Oh, oh, oh, dieses Buch greift mitten hinein, ins Wespennest! In die Wunde. Mutter sein heute und Schuldgefühle gehören fast schon zusammen. Buchstäblich alle Eltern, die wegen eines Problems mit ihrem Kind zu mir kommen, haben enorme Schuldgefühle. Und auch solche deren Kinder völlig unproblematisch sind, haben Schuldgefühle.

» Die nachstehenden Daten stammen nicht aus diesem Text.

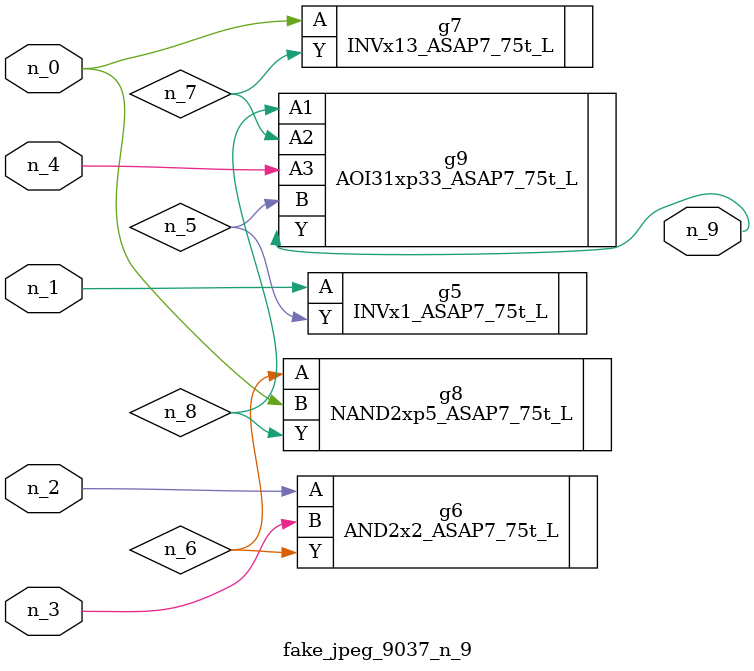
<source format=v>
module fake_jpeg_9037_n_9 (n_3, n_2, n_1, n_0, n_4, n_9);

input n_3;
input n_2;
input n_1;
input n_0;
input n_4;

output n_9;

wire n_8;
wire n_6;
wire n_5;
wire n_7;

INVx1_ASAP7_75t_L g5 ( 
.A(n_1),
.Y(n_5)
);

AND2x2_ASAP7_75t_L g6 ( 
.A(n_2),
.B(n_3),
.Y(n_6)
);

INVx13_ASAP7_75t_L g7 ( 
.A(n_0),
.Y(n_7)
);

NAND2xp5_ASAP7_75t_L g8 ( 
.A(n_6),
.B(n_0),
.Y(n_8)
);

AOI31xp33_ASAP7_75t_L g9 ( 
.A1(n_8),
.A2(n_7),
.A3(n_4),
.B(n_5),
.Y(n_9)
);


endmodule
</source>
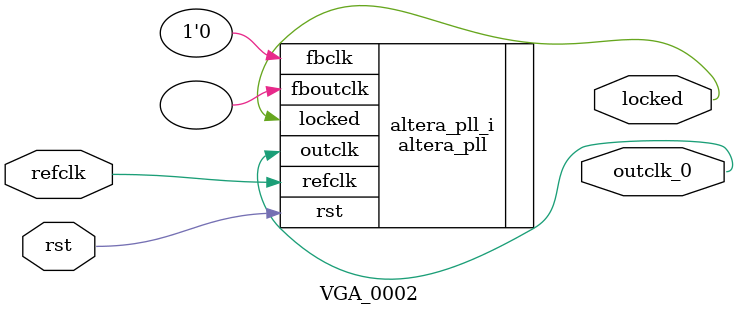
<source format=v>
`timescale 1ns/10ps
module  VGA_0002(

	// interface 'refclk'
	input wire refclk,

	// interface 'reset'
	input wire rst,

	// interface 'outclk0'
	output wire outclk_0,

	// interface 'locked'
	output wire locked
);

	altera_pll #(
		.fractional_vco_multiplier("false"),
		.reference_clock_frequency("50.0 MHz"),
		.operation_mode("direct"),
		.number_of_clocks(1),
		.output_clock_frequency0("25.175644 MHz"),
		.phase_shift0("0 ps"),
		.duty_cycle0(50),
		.output_clock_frequency1("0 MHz"),
		.phase_shift1("0 ps"),
		.duty_cycle1(50),
		.output_clock_frequency2("0 MHz"),
		.phase_shift2("0 ps"),
		.duty_cycle2(50),
		.output_clock_frequency3("0 MHz"),
		.phase_shift3("0 ps"),
		.duty_cycle3(50),
		.output_clock_frequency4("0 MHz"),
		.phase_shift4("0 ps"),
		.duty_cycle4(50),
		.output_clock_frequency5("0 MHz"),
		.phase_shift5("0 ps"),
		.duty_cycle5(50),
		.output_clock_frequency6("0 MHz"),
		.phase_shift6("0 ps"),
		.duty_cycle6(50),
		.output_clock_frequency7("0 MHz"),
		.phase_shift7("0 ps"),
		.duty_cycle7(50),
		.output_clock_frequency8("0 MHz"),
		.phase_shift8("0 ps"),
		.duty_cycle8(50),
		.output_clock_frequency9("0 MHz"),
		.phase_shift9("0 ps"),
		.duty_cycle9(50),
		.output_clock_frequency10("0 MHz"),
		.phase_shift10("0 ps"),
		.duty_cycle10(50),
		.output_clock_frequency11("0 MHz"),
		.phase_shift11("0 ps"),
		.duty_cycle11(50),
		.output_clock_frequency12("0 MHz"),
		.phase_shift12("0 ps"),
		.duty_cycle12(50),
		.output_clock_frequency13("0 MHz"),
		.phase_shift13("0 ps"),
		.duty_cycle13(50),
		.output_clock_frequency14("0 MHz"),
		.phase_shift14("0 ps"),
		.duty_cycle14(50),
		.output_clock_frequency15("0 MHz"),
		.phase_shift15("0 ps"),
		.duty_cycle15(50),
		.output_clock_frequency16("0 MHz"),
		.phase_shift16("0 ps"),
		.duty_cycle16(50),
		.output_clock_frequency17("0 MHz"),
		.phase_shift17("0 ps"),
		.duty_cycle17(50),
		.pll_type("General"),
		.pll_subtype("General")
	) altera_pll_i (
		.rst	(rst),
		.outclk	({outclk_0}),
		.locked	(locked),
		.fboutclk	( ),
		.fbclk	(1'b0),
		.refclk	(refclk)
	);
endmodule


</source>
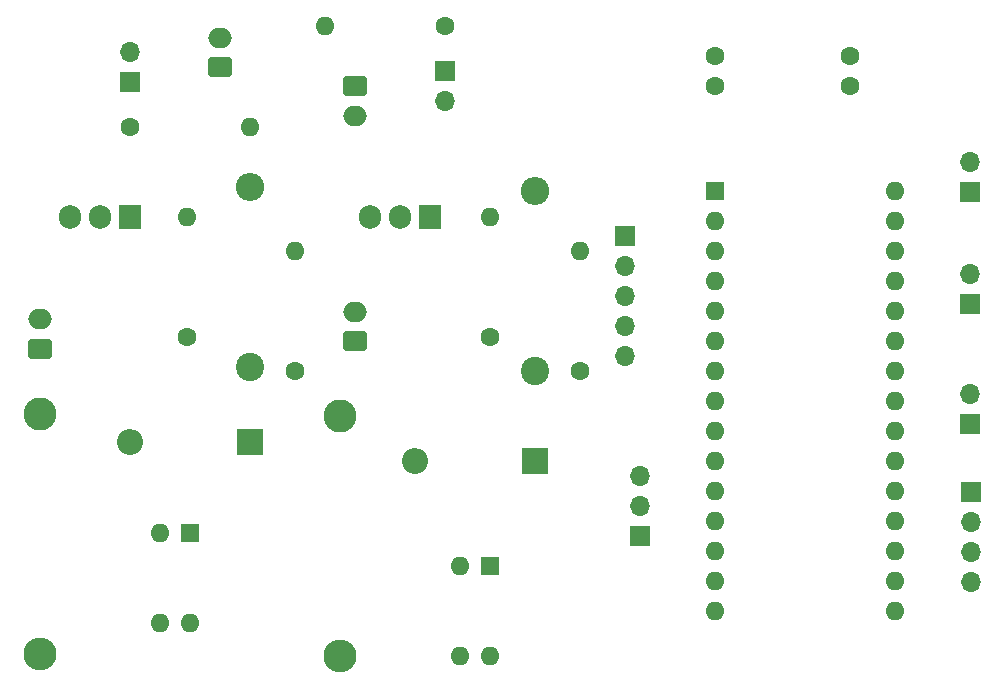
<source format=gbr>
%TF.GenerationSoftware,KiCad,Pcbnew,7.0.5-0*%
%TF.CreationDate,2023-06-24T13:37:05+02:00*%
%TF.ProjectId,spoje_pcb,73706f6a-655f-4706-9362-2e6b69636164,rev?*%
%TF.SameCoordinates,Original*%
%TF.FileFunction,Soldermask,Bot*%
%TF.FilePolarity,Negative*%
%FSLAX46Y46*%
G04 Gerber Fmt 4.6, Leading zero omitted, Abs format (unit mm)*
G04 Created by KiCad (PCBNEW 7.0.5-0) date 2023-06-24 13:37:05*
%MOMM*%
%LPD*%
G01*
G04 APERTURE LIST*
G04 Aperture macros list*
%AMRoundRect*
0 Rectangle with rounded corners*
0 $1 Rounding radius*
0 $2 $3 $4 $5 $6 $7 $8 $9 X,Y pos of 4 corners*
0 Add a 4 corners polygon primitive as box body*
4,1,4,$2,$3,$4,$5,$6,$7,$8,$9,$2,$3,0*
0 Add four circle primitives for the rounded corners*
1,1,$1+$1,$2,$3*
1,1,$1+$1,$4,$5*
1,1,$1+$1,$6,$7*
1,1,$1+$1,$8,$9*
0 Add four rect primitives between the rounded corners*
20,1,$1+$1,$2,$3,$4,$5,0*
20,1,$1+$1,$4,$5,$6,$7,0*
20,1,$1+$1,$6,$7,$8,$9,0*
20,1,$1+$1,$8,$9,$2,$3,0*%
G04 Aperture macros list end*
%ADD10C,1.600000*%
%ADD11O,1.600000X1.600000*%
%ADD12C,2.400000*%
%ADD13O,2.400000X2.400000*%
%ADD14C,2.800000*%
%ADD15O,2.800000X2.800000*%
%ADD16RoundRect,0.250000X0.750000X-0.600000X0.750000X0.600000X-0.750000X0.600000X-0.750000X-0.600000X0*%
%ADD17O,2.000000X1.700000*%
%ADD18R,1.700000X1.700000*%
%ADD19O,1.700000X1.700000*%
%ADD20RoundRect,0.250000X-0.750000X0.600000X-0.750000X-0.600000X0.750000X-0.600000X0.750000X0.600000X0*%
%ADD21R,1.600000X1.600000*%
%ADD22O,1.905000X2.000000*%
%ADD23R,1.905000X2.000000*%
%ADD24R,2.200000X2.200000*%
%ADD25O,2.200000X2.200000*%
G04 APERTURE END LIST*
D10*
%TO.C,R12*%
X137160000Y-54610000D03*
D11*
X127000000Y-54610000D03*
%TD*%
D10*
%TO.C,R11*%
X110490000Y-63195000D03*
D11*
X120650000Y-63195000D03*
%TD*%
D10*
%TO.C,R10*%
X124460000Y-83820000D03*
D11*
X124460000Y-73660000D03*
%TD*%
D12*
%TO.C,R9*%
X120650000Y-83515000D03*
D13*
X120650000Y-68275000D03*
%TD*%
D10*
%TO.C,R7*%
X115255765Y-80975000D03*
D11*
X115255765Y-70815000D03*
%TD*%
D10*
%TO.C,R5*%
X148590000Y-83820000D03*
D11*
X148590000Y-73660000D03*
%TD*%
D10*
%TO.C,R4*%
X140970000Y-80910000D03*
D11*
X140970000Y-70750000D03*
%TD*%
D12*
%TO.C,R2*%
X144780000Y-83820000D03*
D13*
X144780000Y-68580000D03*
%TD*%
D14*
%TO.C,R8*%
X102870000Y-87469235D03*
D15*
X102870000Y-107789235D03*
%TD*%
D14*
%TO.C,R1*%
X128270000Y-87630000D03*
D15*
X128270000Y-107950000D03*
%TD*%
D16*
%TO.C,J12*%
X118110000Y-58115000D03*
D17*
X118110000Y-55615000D03*
%TD*%
D18*
%TO.C,J3*%
X153670000Y-97790000D03*
D19*
X153670000Y-95250000D03*
X153670000Y-92710000D03*
%TD*%
%TO.C,J11*%
X137160000Y-60960000D03*
D18*
X137160000Y-58420000D03*
%TD*%
D16*
%TO.C,J10*%
X102870000Y-81915000D03*
D17*
X102870000Y-79415000D03*
%TD*%
D18*
%TO.C,J9*%
X181610000Y-68675000D03*
D19*
X181610000Y-66135000D03*
%TD*%
D16*
%TO.C,J8*%
X129540000Y-81280000D03*
D17*
X129540000Y-78780000D03*
%TD*%
D18*
%TO.C,J7*%
X181610000Y-78105000D03*
D19*
X181610000Y-75565000D03*
%TD*%
D18*
%TO.C,J6*%
X181610000Y-88265000D03*
D19*
X181610000Y-85725000D03*
%TD*%
%TO.C,J5*%
X181650000Y-101695000D03*
X181650000Y-99155000D03*
X181650000Y-96615000D03*
D18*
X181650000Y-94075000D03*
%TD*%
%TO.C,J4*%
X152400000Y-72395000D03*
D19*
X152400000Y-74935000D03*
X152400000Y-77475000D03*
X152400000Y-80015000D03*
X152400000Y-82555000D03*
%TD*%
D20*
%TO.C,J2*%
X129540000Y-59690000D03*
D17*
X129540000Y-62190000D03*
%TD*%
D19*
%TO.C,J1*%
X110490000Y-56845000D03*
D18*
X110490000Y-59385000D03*
%TD*%
D10*
%TO.C,C2*%
X171450000Y-57150000D03*
X171450000Y-59650000D03*
%TD*%
%TO.C,C1*%
X160020000Y-57150000D03*
X160020000Y-59650000D03*
%TD*%
D11*
%TO.C,U2*%
X115570000Y-105115000D03*
X113030000Y-105115000D03*
X113030000Y-97495000D03*
D21*
X115570000Y-97495000D03*
%TD*%
D22*
%TO.C,Q2*%
X105410000Y-70815000D03*
X107950000Y-70815000D03*
D23*
X110490000Y-70815000D03*
%TD*%
D24*
%TO.C,D2*%
X120650000Y-89865000D03*
D25*
X110490000Y-89865000D03*
%TD*%
%TO.C,D1*%
X134620000Y-91440000D03*
D24*
X144780000Y-91440000D03*
%TD*%
D21*
%TO.C,U1*%
X140970000Y-100330000D03*
D11*
X138430000Y-100330000D03*
X138430000Y-107950000D03*
X140970000Y-107950000D03*
%TD*%
D22*
%TO.C,Q1*%
X130810000Y-70750000D03*
X133350000Y-70750000D03*
D23*
X135890000Y-70750000D03*
%TD*%
D21*
%TO.C,A1*%
X160020000Y-68580000D03*
D11*
X160020000Y-71120000D03*
X160020000Y-73660000D03*
X160020000Y-76200000D03*
X160020000Y-78740000D03*
X160020000Y-81280000D03*
X160020000Y-83820000D03*
X160020000Y-86360000D03*
X160020000Y-88900000D03*
X160020000Y-91440000D03*
X160020000Y-93980000D03*
X160020000Y-96520000D03*
X160020000Y-99060000D03*
X160020000Y-101600000D03*
X160020000Y-104140000D03*
X175260000Y-104140000D03*
X175260000Y-101600000D03*
X175260000Y-99060000D03*
X175260000Y-96520000D03*
X175260000Y-93980000D03*
X175260000Y-91440000D03*
X175260000Y-88900000D03*
X175260000Y-86360000D03*
X175260000Y-83820000D03*
X175260000Y-81280000D03*
X175260000Y-78740000D03*
X175260000Y-76200000D03*
X175260000Y-73660000D03*
X175260000Y-71120000D03*
X175260000Y-68580000D03*
%TD*%
M02*

</source>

Zum Beispiel weil sie zu wenig Zeit mit ihrem Kind verbringen,
weil die Morgenroutinen zu hektisch sind,
weil sie ausgerastet sind und ihr Kind angeschrien haben
weil sie die Zeit mit ihrem Kind nicht richtig genießen können
weil sie nicht häufig genug gesund kochen,
weil es ihnen offenbar nicht gelingt, ihr Kind zu einem konzentrierten Arbeiten an Hausaufgaben zu bewegen, ....
Ich möchte dich hier mitnehmen in den Weg, den Silke Plagge und Béa Beste zum Umgang mit Schuldgefühlen und aus den Schuldgefühlen heraus zeigen.
Woher aber kommen, die Schuldgefühle?
Schuldig wird, wer Gesetzte übertritt. Im Falle von Schuldgefühlen sind es sozusagen innere Gesetze, die oft selbst aufgestellt sind. Wie zum Beispiel:
Wenn du dein Kind liebst, dann musst du alles dafür tun, damit es glücklich ist.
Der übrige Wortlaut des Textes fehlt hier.